The future of Java browser plugin and REST APIs
By Jamie Mercer
How will Donald Trump’s immigration ban affect IT professionals and the U.S technology industry?
Big companies hire a certain percentage of their workforce from overseas individuals, therefore this could hugely impact operations and efficiency.
Read more in our Java news February round-up, which also includes additional industry updates.
Java browser plugin will be deprecated soon
Last year, Oracle announced that they plan to deprecate the Java browser plugin in Java 9. With Java 9 right around the corner (rumoured to be generally available from July), it seems to be vital for developers to find an alternative.
Developers who relied on the Java plugin technology in the 32-bit Mozilla Firefox web browser will find that Oracle will no longer be providing the requisite APIs for standards-based plugin support.
However, there is good news that the Mozilla Firefox 52 ESR 32-bit release will continue to offer support for the standards-based plugin support technology required to launch Java Applet.
Oracle has warned that ‘there is no way, on the server side, to distinguish between the general version and the ESR version of Firefox’. Users that will be affected may need further instructions on how to know if they are using an ESR release.
If this Java news affects you as a user, then JAXenter has listed a couple of alternatives to help assist in this issue.
Oracle bets Java EE future on REST APIs
Also in Java news, Oracle sees REST as the key to modernising future versions of Java EE for microservices and the cloud. REST has been a mechanism for providing web service communications for a while now. REST alongside JSON, and HTTP demonstrated a far simpler means of delivering web services than SOAP, which has been known to be criticised due to its complexity.
Currently, Oracle is positioning REST and JSON as vital parts in its Java EE upgrade plans. Last year, the company started retooling Java EE for microservices and cloud platforms, after community protests over Oracle neglecting the enterprise platform. The preliminary result of those plans is that Java EE 8 is due around October later this year.
JavaWorld discusses REST API capabilities and specifications.
Netflix introduces Hollow, a Java Library for processing-in-memory datasets
Netflix technically announced this Java library implementation back in December 2016, but there hasn’t been much news around it. The Java library and toolkit, Hollow, is specifically designed to efficiently cache datasets that are not categorised as ‘Big Data’.
These datasets could be categorised as metadata for e-commerce and search engines, but in this case is for movies and TV shows.
Hollow is built to manage datasets which are built by a single producer and distributed one or many consumers for read-only access.
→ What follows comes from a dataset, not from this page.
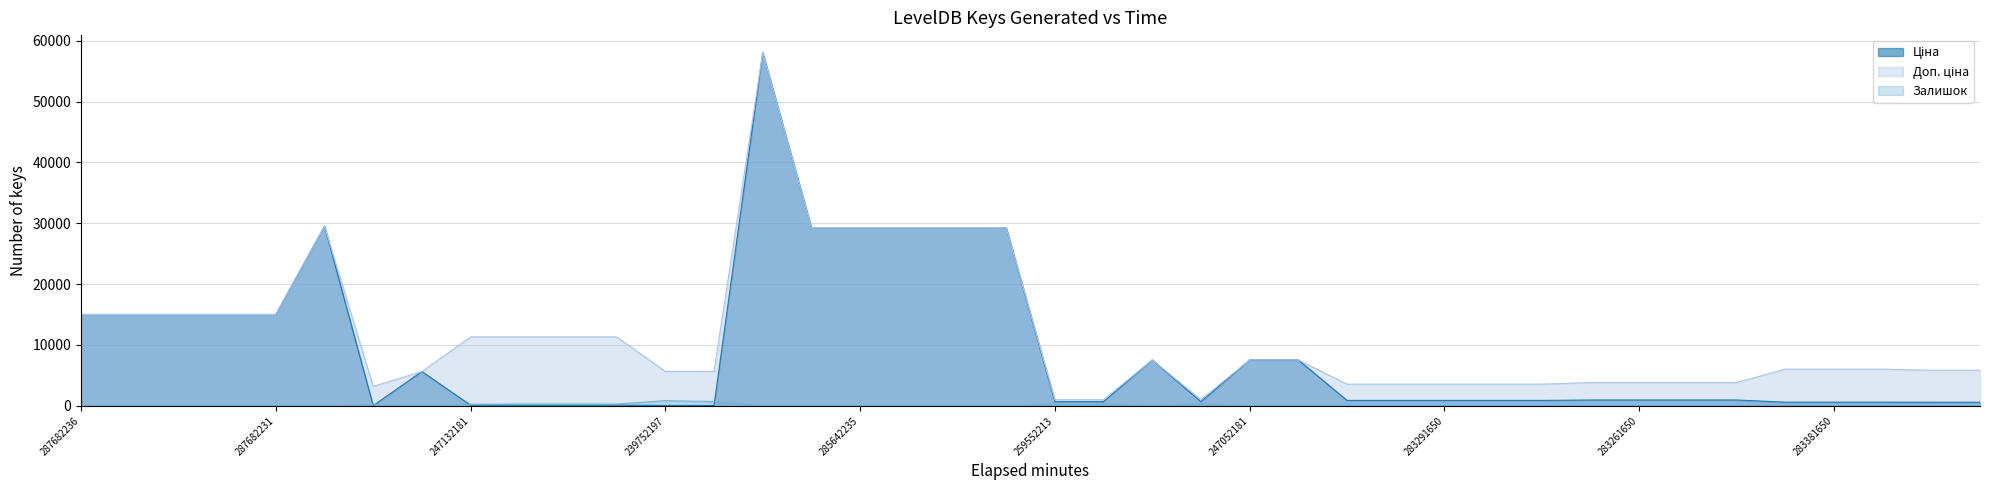

How many lines are shown in the chart?

3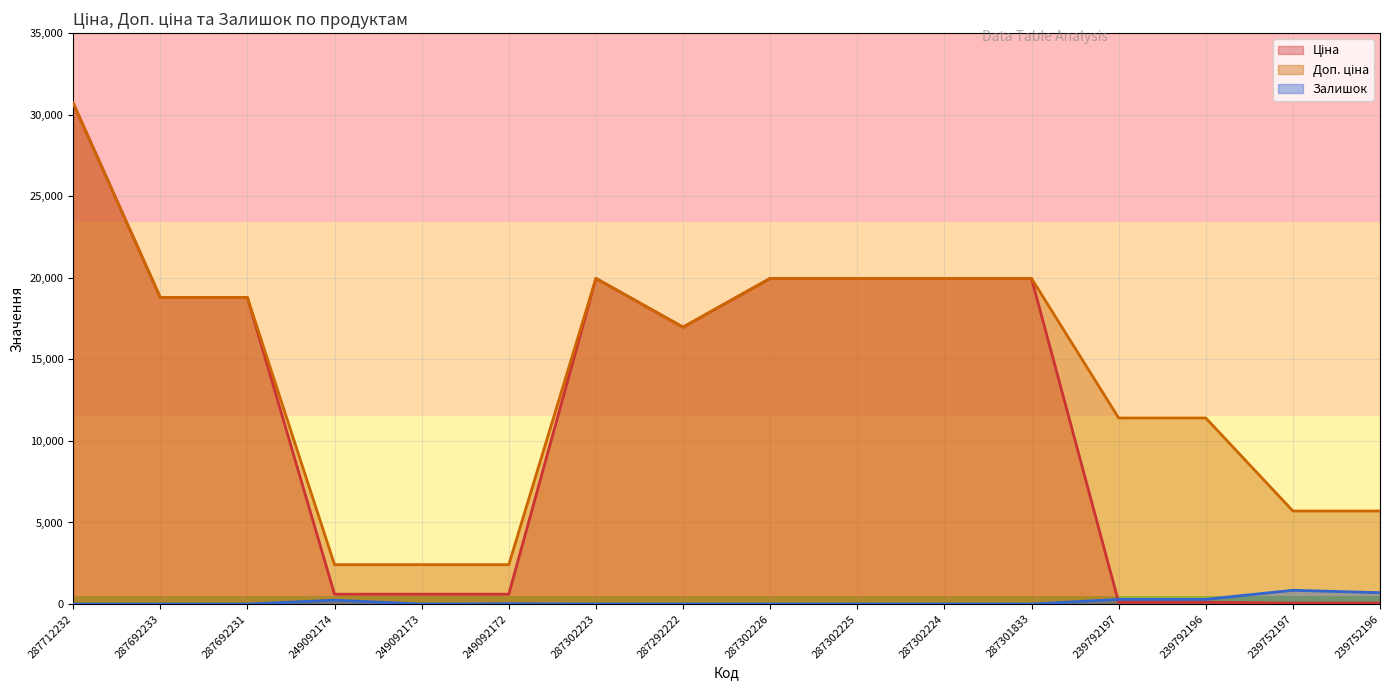

How many positive values does the Залишок series have?

11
As the datasets change over time, the timeline for changing data set can be segmented down into discrete data states, each of which is a snapshot of the data at a particular point in time.
InfoQ demonstrates how Hollow translates move lists and is utilised as a dataset.
Immigration ban and the technology economy
In other news, Donald Trump’s recent immigration ban has been introduced and will continue to affect the U.S technology industry. This makes it a lot more difficult for businesses to attract overseas workers.
Technology firms see the market for extremely skilled workers as being ‘globally competitive’. Changes to immigration rules will affect the ability to recruit overseas. There are many companies that hire Indian nationals, who account for as many 70% of the H-1b visa holders.
Top companies such as Apple, eBay, Facebook, Google and Microsoft are among the 97 companies that are challenging the ban in appellate court. However, experts are led to believe that Donald Trump’s next move is to propose significant (and undesirable) changes to the H-1B visa program.
H-1B visas work like a random lottery and only 85,000 visas are available each year. Supposedly, Donald Trump may be altering the system to something that allocates only to the ‘best and brightest’ applicants.
This could mean that the system may offer preferential first choice to firms that are ‘non-dependent’. ‘Non-dependent’ businesses have less than 15% of their workforce on H-1B visas.
Computer World further discusses the issues for offshore outsourcing companies, especially in India, which depend on visa workers.
In regards to Java news overall, there has been increasing developments generally for different Java projects. The coming months will show more advancement and benefits for Java technology, especially for Java 9.
Time will tell how Donald Trump’s immigration ban will further impact the IT and technology industry and the economy overall.